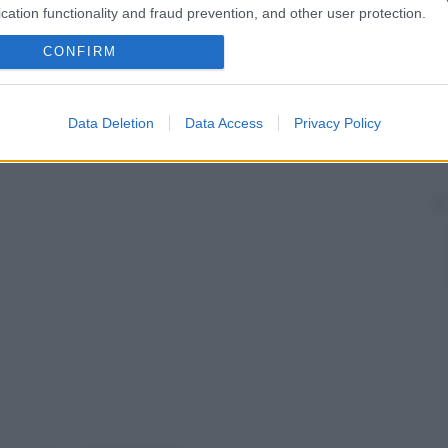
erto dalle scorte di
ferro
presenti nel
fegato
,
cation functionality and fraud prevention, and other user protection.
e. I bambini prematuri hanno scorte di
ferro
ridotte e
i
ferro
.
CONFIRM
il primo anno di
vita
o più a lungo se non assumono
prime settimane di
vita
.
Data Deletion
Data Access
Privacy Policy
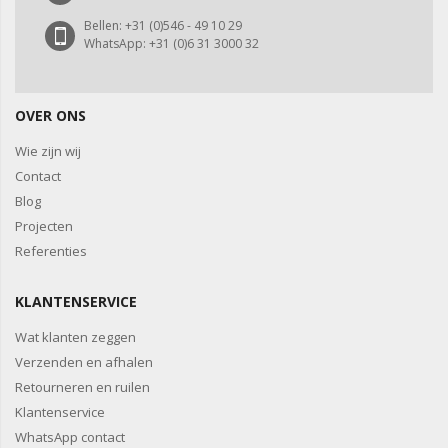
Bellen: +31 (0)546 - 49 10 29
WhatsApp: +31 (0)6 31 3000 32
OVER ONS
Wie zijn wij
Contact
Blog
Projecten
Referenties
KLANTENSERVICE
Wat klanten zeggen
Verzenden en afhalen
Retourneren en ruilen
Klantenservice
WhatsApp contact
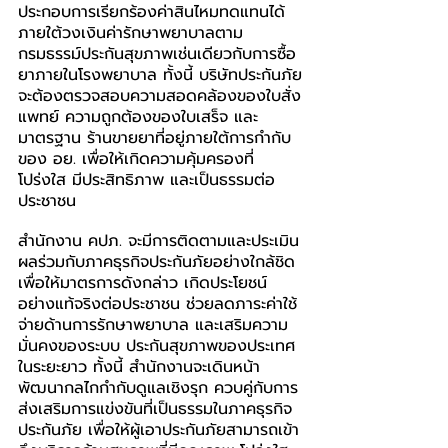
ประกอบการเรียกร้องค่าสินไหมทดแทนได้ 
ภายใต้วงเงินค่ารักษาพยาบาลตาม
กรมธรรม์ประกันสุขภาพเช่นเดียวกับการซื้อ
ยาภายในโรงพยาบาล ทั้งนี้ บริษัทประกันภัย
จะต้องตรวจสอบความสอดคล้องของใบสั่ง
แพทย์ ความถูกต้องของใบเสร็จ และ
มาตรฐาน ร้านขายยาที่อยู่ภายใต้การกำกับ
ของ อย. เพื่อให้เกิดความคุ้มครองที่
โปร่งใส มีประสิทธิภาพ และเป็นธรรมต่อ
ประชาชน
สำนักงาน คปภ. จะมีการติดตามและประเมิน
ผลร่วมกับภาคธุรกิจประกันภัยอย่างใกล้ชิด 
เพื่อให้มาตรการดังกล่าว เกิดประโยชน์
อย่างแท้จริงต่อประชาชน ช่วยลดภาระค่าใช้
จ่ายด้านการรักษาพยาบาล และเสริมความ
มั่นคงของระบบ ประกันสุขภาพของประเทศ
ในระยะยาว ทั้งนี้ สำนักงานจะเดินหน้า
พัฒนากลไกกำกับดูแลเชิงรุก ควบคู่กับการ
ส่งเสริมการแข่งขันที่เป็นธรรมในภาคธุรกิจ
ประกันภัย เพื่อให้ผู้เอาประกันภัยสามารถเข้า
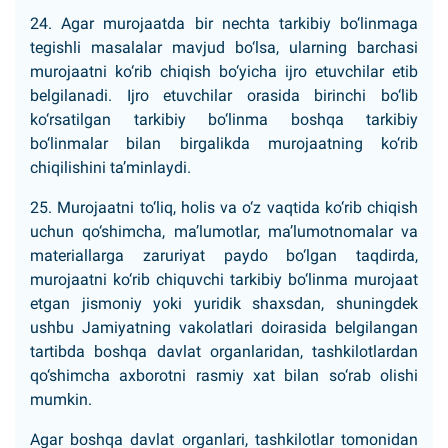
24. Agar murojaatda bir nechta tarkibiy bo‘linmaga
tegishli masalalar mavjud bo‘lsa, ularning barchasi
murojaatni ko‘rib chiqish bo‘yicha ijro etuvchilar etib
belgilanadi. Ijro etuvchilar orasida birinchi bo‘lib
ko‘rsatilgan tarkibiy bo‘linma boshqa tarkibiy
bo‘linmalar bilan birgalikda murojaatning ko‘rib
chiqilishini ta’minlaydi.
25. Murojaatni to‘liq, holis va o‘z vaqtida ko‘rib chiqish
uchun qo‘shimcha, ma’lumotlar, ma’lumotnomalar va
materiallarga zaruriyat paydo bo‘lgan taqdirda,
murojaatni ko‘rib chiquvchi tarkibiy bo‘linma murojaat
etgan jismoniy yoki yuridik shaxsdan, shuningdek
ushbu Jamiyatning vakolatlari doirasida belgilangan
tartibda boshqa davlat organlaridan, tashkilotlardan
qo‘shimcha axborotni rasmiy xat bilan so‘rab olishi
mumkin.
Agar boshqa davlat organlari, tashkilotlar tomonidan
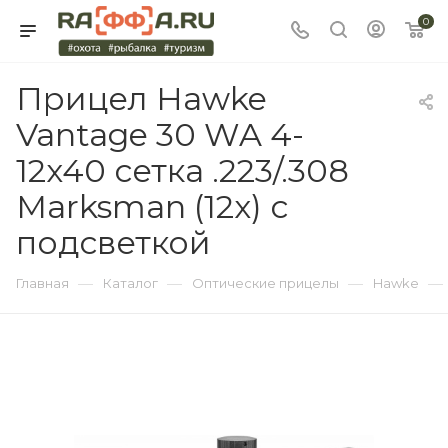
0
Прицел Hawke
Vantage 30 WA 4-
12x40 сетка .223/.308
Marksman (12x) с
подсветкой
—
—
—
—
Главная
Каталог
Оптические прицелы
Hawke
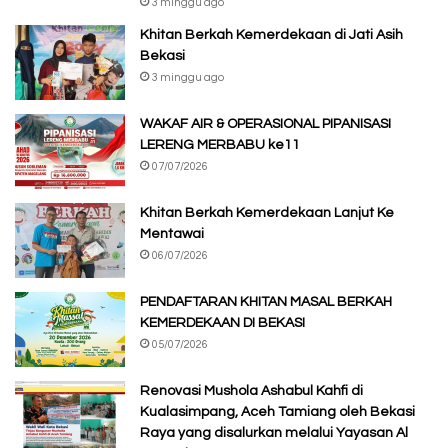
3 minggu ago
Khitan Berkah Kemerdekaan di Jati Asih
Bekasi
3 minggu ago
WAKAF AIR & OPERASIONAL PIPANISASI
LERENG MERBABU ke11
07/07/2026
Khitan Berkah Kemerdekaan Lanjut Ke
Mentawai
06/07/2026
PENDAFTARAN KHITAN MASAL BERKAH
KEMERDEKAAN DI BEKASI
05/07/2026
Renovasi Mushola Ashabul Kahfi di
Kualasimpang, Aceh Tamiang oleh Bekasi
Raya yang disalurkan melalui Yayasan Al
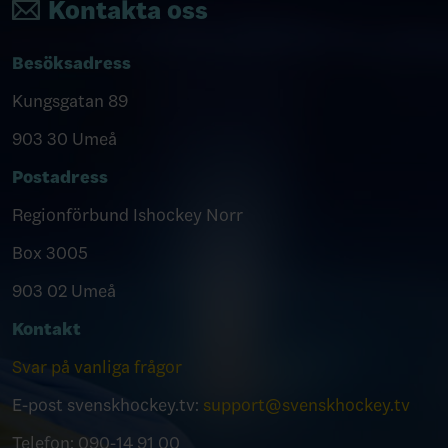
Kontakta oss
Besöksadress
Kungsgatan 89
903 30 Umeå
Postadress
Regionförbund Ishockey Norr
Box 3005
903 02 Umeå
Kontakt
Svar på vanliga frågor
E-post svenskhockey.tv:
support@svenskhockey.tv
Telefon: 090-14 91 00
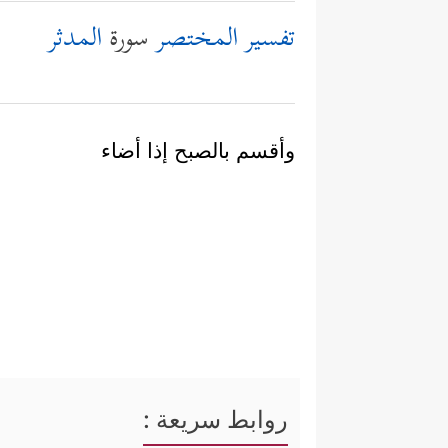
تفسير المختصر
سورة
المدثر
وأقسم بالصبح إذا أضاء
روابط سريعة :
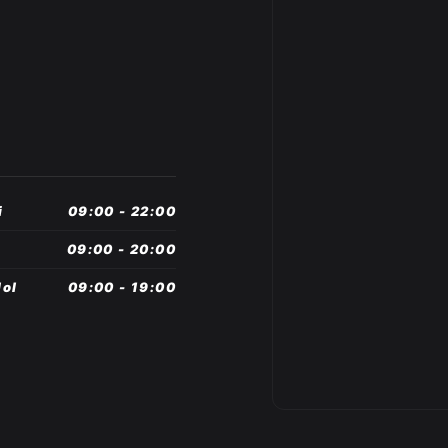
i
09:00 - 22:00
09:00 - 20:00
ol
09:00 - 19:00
***
Show all lines above holding "svenskhockey".

Solution to this problem:
E-post svenskhockey.tv:
support@svenskhockey.tv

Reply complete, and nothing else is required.